++++ Selected text

John M. S. Bartlett.pdf - Bio-Nica.info

Unknown Genomic Sequences 381
4. Centrifuge for 20 min at 4°C, remove the supernatant, wash the pellet with 500 µL of 80%
ethanol, and dry in the SpeedVac.
5. Dissolve DNA in 20 µL of water, transfer to a 500-µL PCR tube, and keep on ice.
6. Prepare a premix containing 5 µL of 10× Vent buffer, 1 µL of 10 mM dNTPs, 1 µL of
100 mM MgSO 4 (see Note 5), 1 µL of P2 solution, 1 µL of long-linker primer, and 19.5 µL
of water.
7. Immediately before use, add 1.5 µL of Vent DNA polymerase (3 U) to the premix and
mix by pipetting. Add premix to the PCR tube containing the DNA, then add two drops
of mineral oil, and keep on ice.
8. Transfer the tube to the thermal cycler (one droplet of mineral oil in sample holders)
preheated to 95°C, incubate for 2.5 min at 95°C, and subject to 18 cycles as follows: 95°C
for 1 min, 60°C for 2 min (see Note 5), and 76°C for 3 min. Allow an increase of 5 s/cycle
for the extension step, and end the cycling by a 10-min incubation at 76°C.
9. The PCR can be used immediately for the labeling step or stored frozen at –20°C.
3.7. Linker Tag Selection of the PCR Product
1. Resuspend the Dynabeads M-280 streptavidin well and take 50 µL (500 µg beads) into
a 1.5-mL reaction tube.
2. Concentrate in the magnetic rack (MPC, Dynal), and remove the supernatant (0.01%
BSA; see Note 6).
3. Wash the beads with 100 µL of PBS (pH 7.4), concentrate, and remove the supernatant.
Repeat this step.
4. Resuspend beads in 100 µL of PBS/0.01% BSA by pipetting up and down until a
homogenous suspension is achieved. Concentrate and remove supernatant.
5. Wash the beads with 100 µL of BW solution by pipetting up and down until no aggregates
are seen. Concentrate again. Repeat this step.
6. Finally resuspend the beads in 100 µL of BW solution. The beads are now ready to be
used.

++++++++
++++ Recorded data

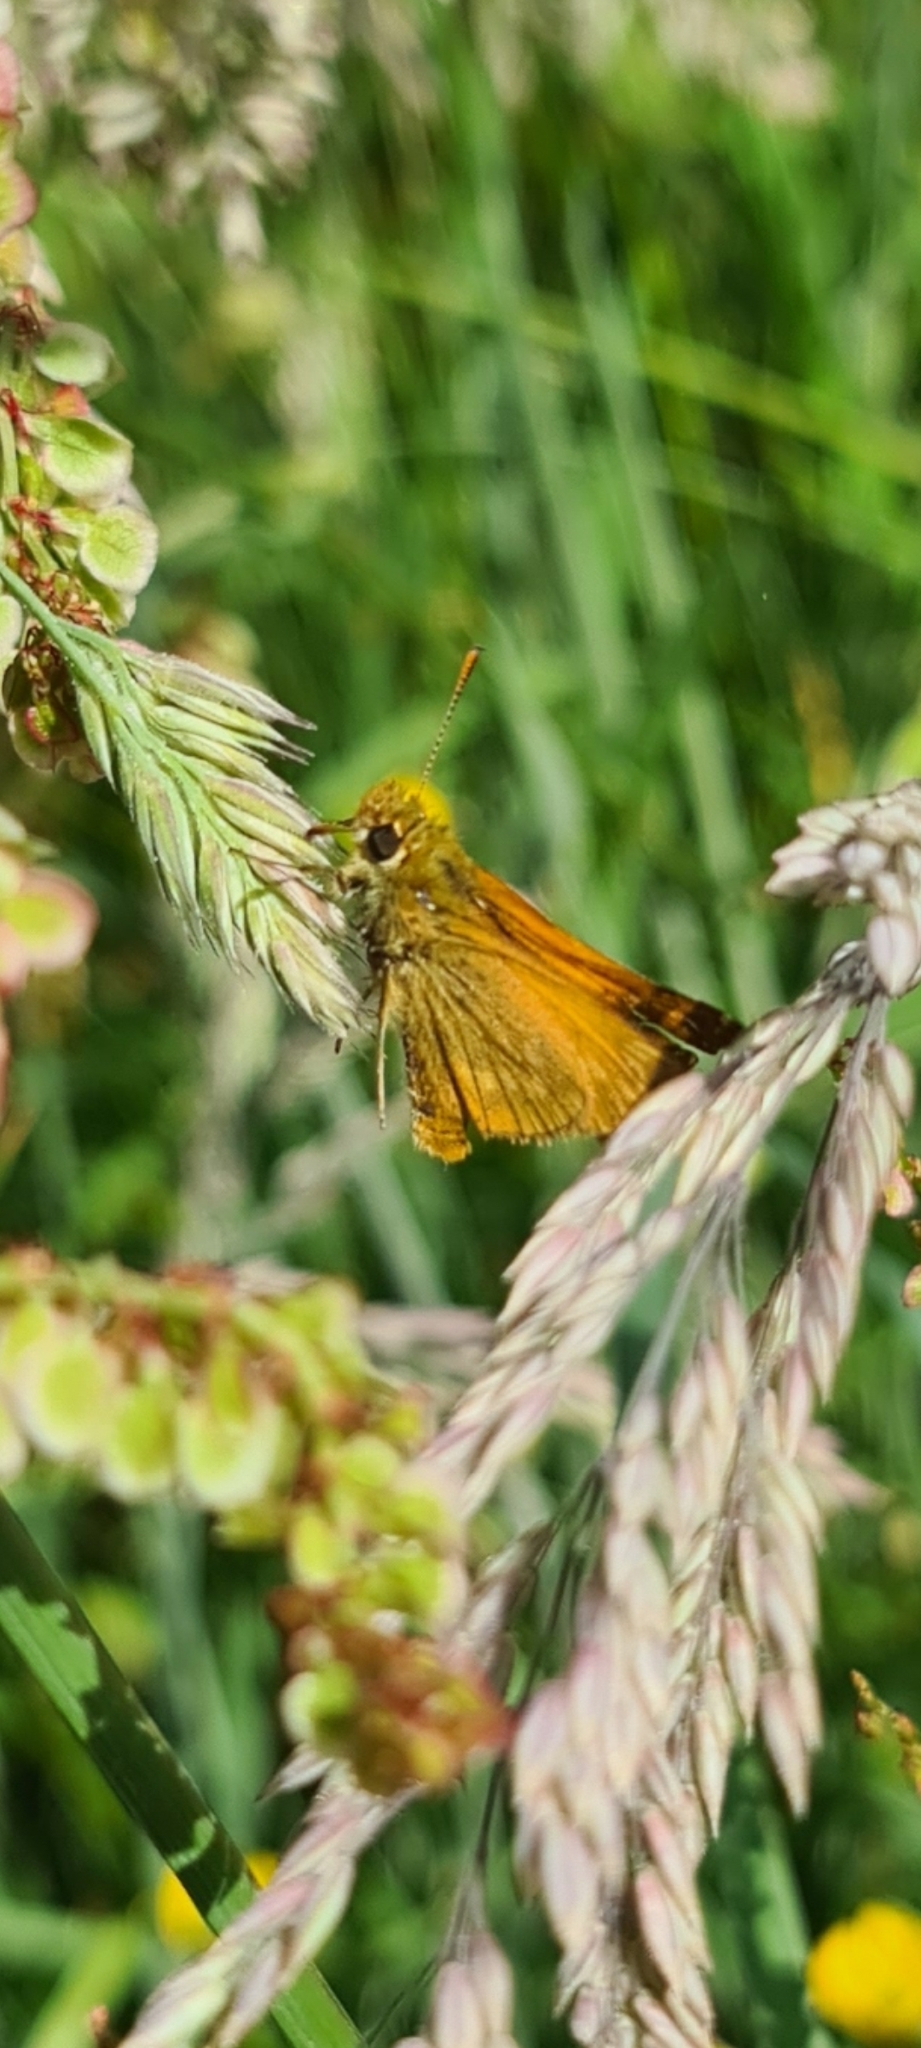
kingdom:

++++++++

### Assigned task
Carry on the protocol for unknown genomic sequences after its last step, which ends "The beads are now ready to be used." The data were drawn from a source unrelated to the text.

### Task result
7. Add the PCR to the beads and mix well. Avoid mineral oil, which spoils the magnetic
separation of beads (we do not recommend a chloroform extraction because traces of this
solvent adversely affects later steps in the reaction).
8. Incubate the tube on a rotating wheel at room temperature for 30 min. Assure that the beads
do not sediment in the tube but also avoid a spreading of the liquid over the entire tube
wall. A suitable agitation can be obtained by adjusting the rotation angle.
9. Concentrate beads and discard supernatant.
10. Wash the beads with 100 µL of BW solution.
3.8. Template Denaturation and Sequencing Reaction (see Note 7)
1. Resuspend beads well in 100 µL 150 mM NaOH by pipetting up and down. Incubate
at room temperature for 5 min with occasional gentle agitation, and then for 2 min
at 50°C.
2. Spin shortly to collect condensed liquid and beads trapped in the lid. Concentrate beads.
3. Remove the supernatant and resuspend the beads in 100 µL of 150 mM NaOH. Spin
shortly to collect all the NaOH solution and concentrate beads.
4. Discard supernatant, resuspend the beads in 100 µL of TE, pH 8.5, and concentrate again.
Repeat this wash with TE.
5. Resuspend the beads in 50 µL of Vent buffer and keep on ice.
6. Prepare four tubes labeled A, C, G, and T containing 3 µL of the respective termination
mixes (see Subheading 2.8.).